Acceleration due to gravity on the moon is 1.6m/s^2 or about 16% of the value of gg on Earth. If an astronaut on the moon threw a moon rock to a height of 7.8m what would be its velocity as it struck the moon’s surface? How would the fact that the moon has no atmosphere affect the velocity of the falling moon rock? Explain your answer.

Answer 1

To solve this problem it is necessary to apply the concepts related to the conservation of Energy. Mathematically the conservation of kinetic energy must be paid in the increase of potential energy or vice versa.
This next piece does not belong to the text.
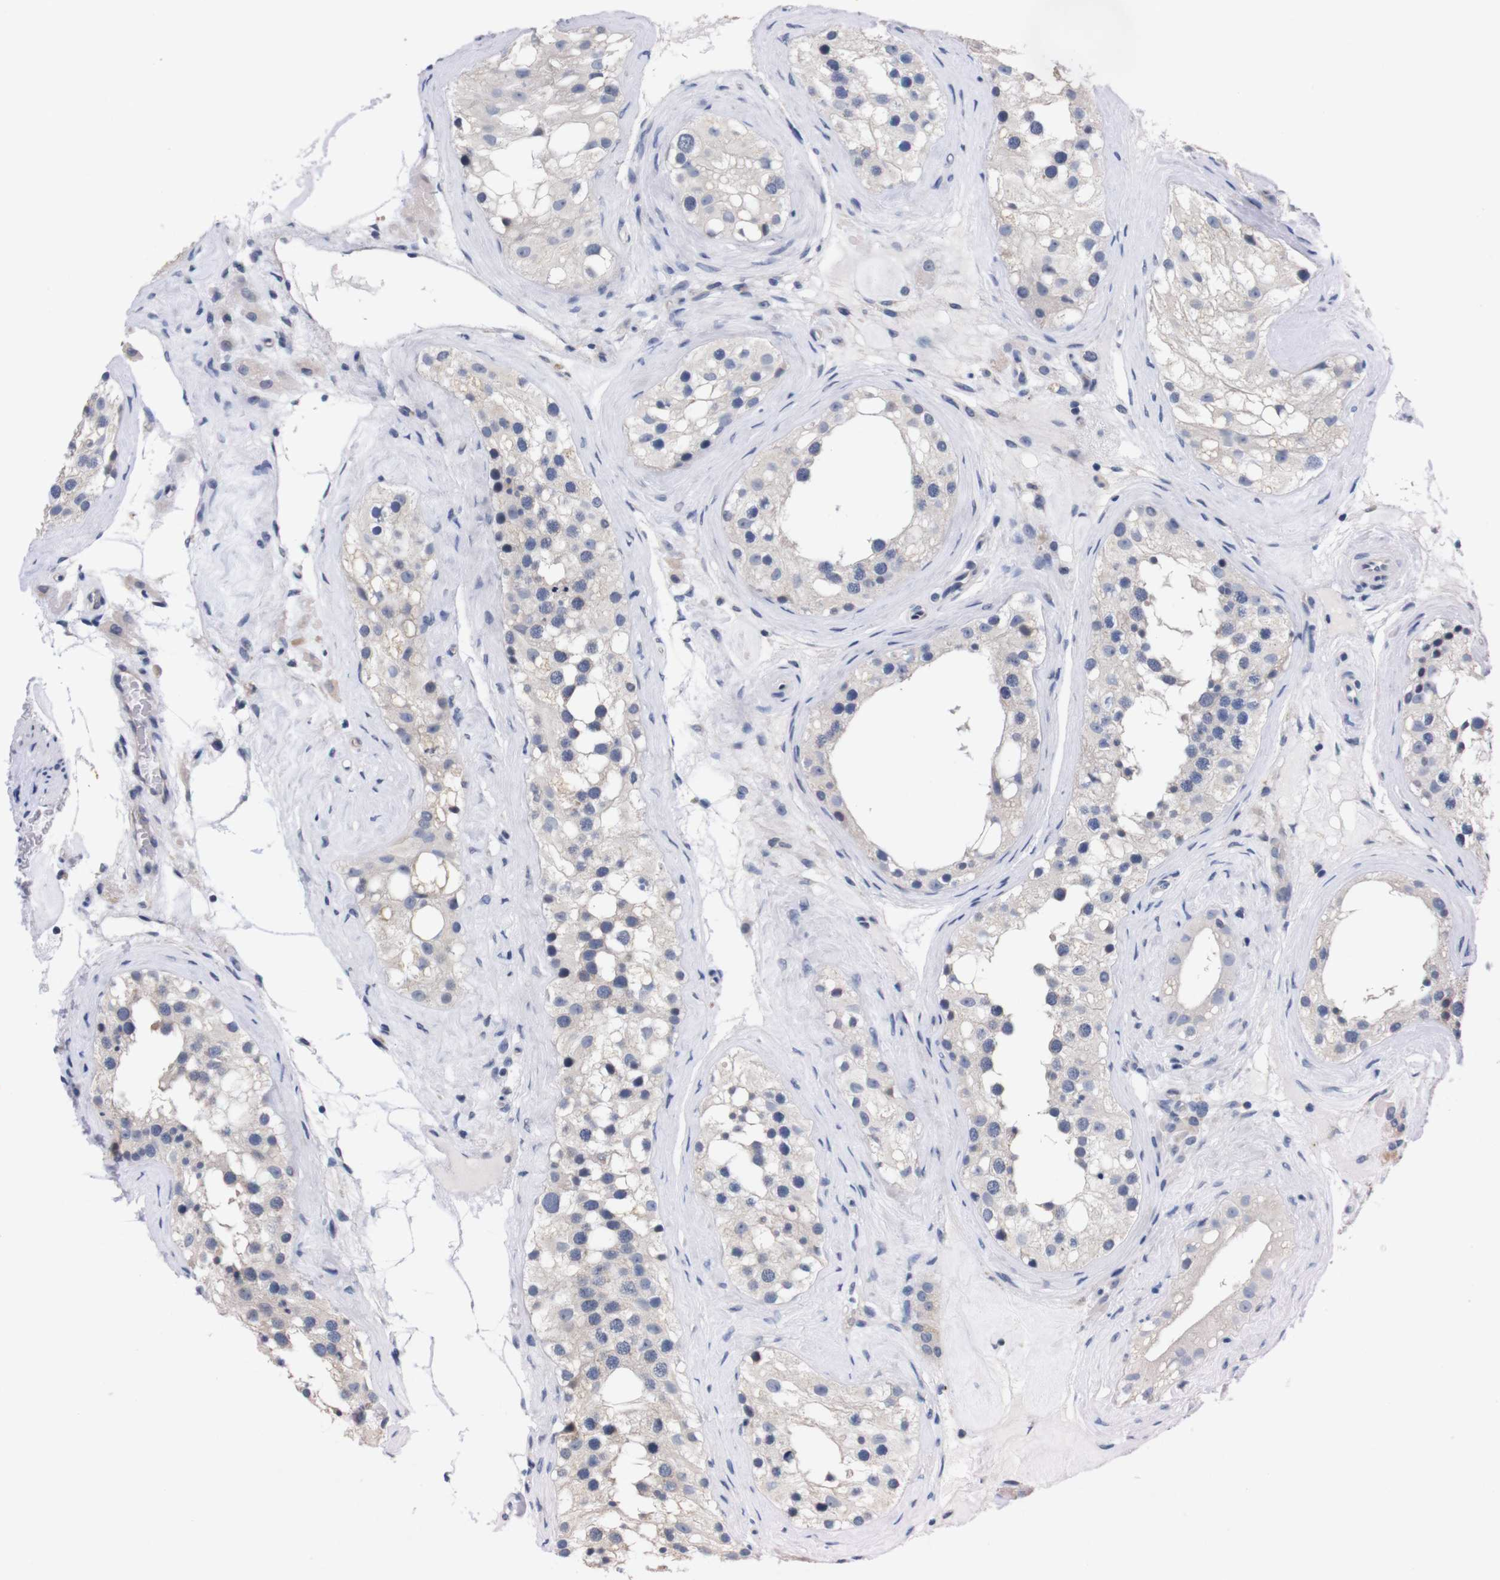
{"staining": {"intensity": "negative", "quantity": "none", "location": "none"}, "tissue": "testis", "cell_type": "Cells in seminiferous ducts", "image_type": "normal", "snomed": [{"axis": "morphology", "description": "Normal tissue, NOS"}, {"axis": "morphology", "description": "Seminoma, NOS"}, {"axis": "topography", "description": "Testis"}], "caption": "There is no significant positivity in cells in seminiferous ducts of testis. (DAB immunohistochemistry (IHC) with hematoxylin counter stain).", "gene": "TNFRSF21", "patient": {"sex": "male", "age": 71}}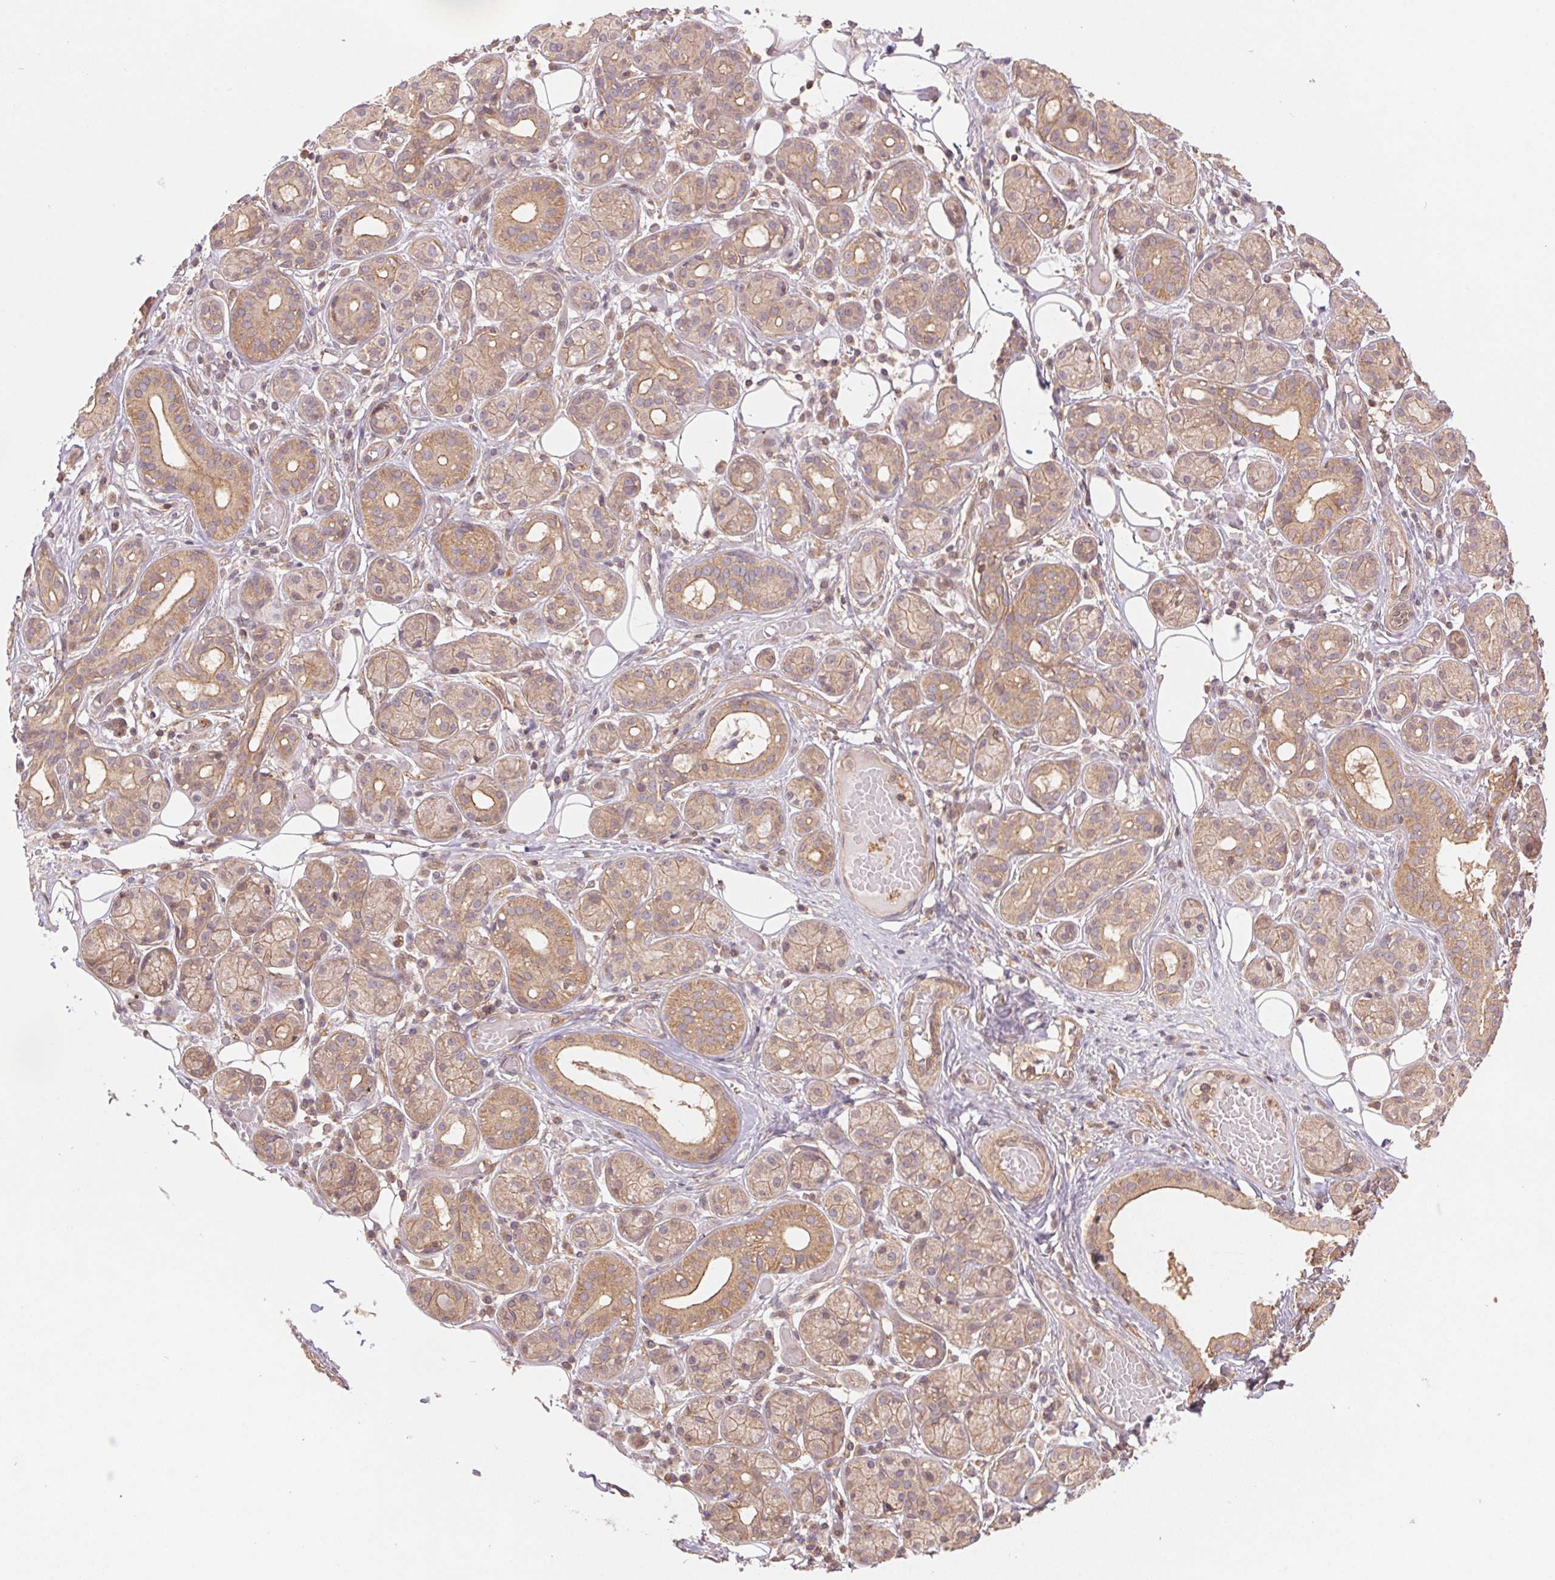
{"staining": {"intensity": "moderate", "quantity": ">75%", "location": "cytoplasmic/membranous"}, "tissue": "salivary gland", "cell_type": "Glandular cells", "image_type": "normal", "snomed": [{"axis": "morphology", "description": "Normal tissue, NOS"}, {"axis": "topography", "description": "Salivary gland"}, {"axis": "topography", "description": "Peripheral nerve tissue"}], "caption": "Glandular cells exhibit medium levels of moderate cytoplasmic/membranous positivity in approximately >75% of cells in benign human salivary gland.", "gene": "TUBA1A", "patient": {"sex": "male", "age": 71}}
This expressed in algebraic terms is equivalent to

Kinetic Energy = Potential Energy

$\frac{1}{2}mv^2 = mgh$

Where

m = Mass

v = Velocity

g = Gravity

h = Height

As the mass is the same then we have to

$\frac{1}{2} v^2 = gh$

Rearrange to find v,

$v = \sqrt{2gh}$

Our values are given as

$g = 1.6m/s^2$

$h = 7.8m$

Therefore replacing we have

$v = \sqrt{2(1.6)(7.8)}$

$v = 4.99m/s$

Hence the velocity at the moon would be 4.99m/s

The only direct affectation is that concerning the Resistance or drag force generated by a fluid - such as air in the ground - that can diminish / sharpen the direct effects of gravity. Disregarding the resistance of the air, as we can see in the equation previously given, there should be no affectation because the speed depends on the gravity and height.